Used to get called back to front (as in the raggy doll) in my first job as a tax trainee, on the account I used to always come out with the right answer but I processed most things from a completely different perspective to everyone else. usually backwards.
 
Eee you’ve lost loads of weight, you were dead fat before.
Not sure that’s oddball but it’s frequent.
I had a bloke compliment me on my eyebrows the other day.

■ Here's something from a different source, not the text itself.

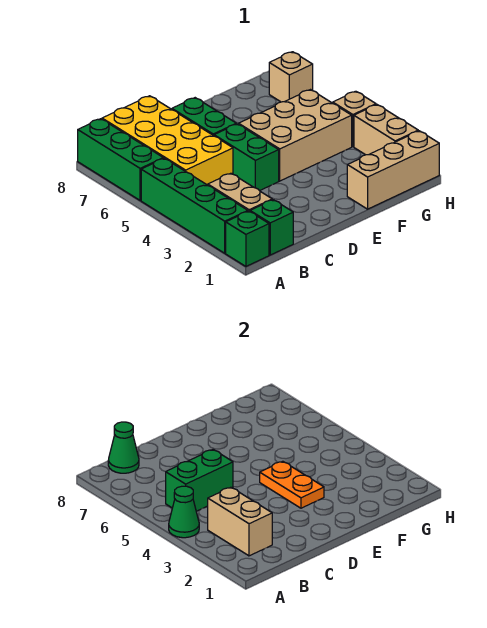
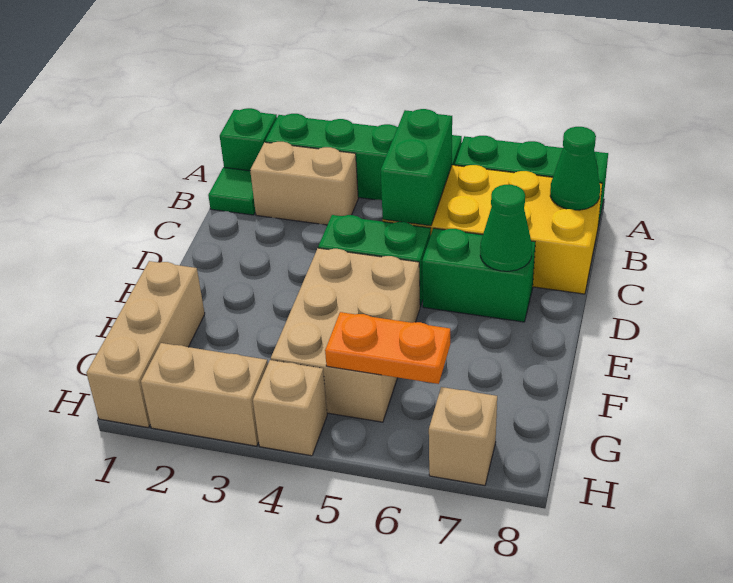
green 1x1 cone [169,486,199,538] -> green 1x1 cone moved to [480,185,532,271]
green 1x1 brick [250,200,293,255] -> green 1x1 tile [208,167,255,215]
tan 1x2 brick [208,487,272,556] -> none
orange 1x2 plate [260,461,324,508] -> orange 1x2 plate moved to [325,312,450,384]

Me Mam bless her soul used to always mention me looking thinner and not the other way
Not to my face anyway 😀
 
Just had the check out lass admiring my packing skills in Morrisons
It gets mentioned a lot as they probably have some right heed the balls to deal with
My signature gets the odd one as well when I'm signing for fuel
Any oddball compliments you get
I work at Morrisons and always try to ensure I look smart, whether in or out of work.
I was complimented on the appearance of my highly polished work boots, and was asked if I was ex forces.

I sometimes get compliments on the aftershave I wear, and I often get complimented on my seemingly obvious (to some, though not myself) likeness to Kirky from Coronation Street. :eek:
 
Used to get called back to front (as in the raggy doll) in my first job as a tax trainee, on the account I used to always come out with the right answer but I processed most things from a completely different perspective to everyone else. usually backwards.

Remember in my mock geography GCSE there was a question on evaporation and rainfall and the teacher read my answer out and told me to stop trying to be a clever shit in the exams because my first thought wasn't heat, evaporation, cloud formation, precipitation . It was minus temp, no evaporation etc, etc. wasn't trying to be an arse just have a broken brain.